### Extracted data
'''

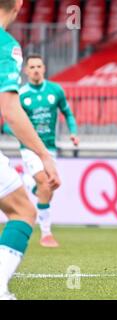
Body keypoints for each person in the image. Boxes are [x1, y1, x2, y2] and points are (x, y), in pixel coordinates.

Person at [0, 0, 60, 299]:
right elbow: (9, 109)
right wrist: (45, 155)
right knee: (22, 210)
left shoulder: (53, 91)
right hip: (33, 147)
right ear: (19, 5)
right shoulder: (5, 45)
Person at [4, 54, 79, 248]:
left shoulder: (56, 90)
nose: (36, 69)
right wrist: (23, 134)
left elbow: (68, 113)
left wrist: (74, 133)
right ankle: (46, 234)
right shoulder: (20, 95)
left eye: (39, 66)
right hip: (29, 148)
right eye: (32, 67)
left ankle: (31, 185)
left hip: (49, 148)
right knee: (46, 183)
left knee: (48, 188)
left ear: (44, 68)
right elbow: (7, 125)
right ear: (26, 71)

'''

### What is being asked
Filter the entries above and keep only the lines with the word "shoulder".

### Solution
left shoulder: (53, 91)
right shoulder: (5, 45)
left shoulder: (56, 90)
right shoulder: (20, 95)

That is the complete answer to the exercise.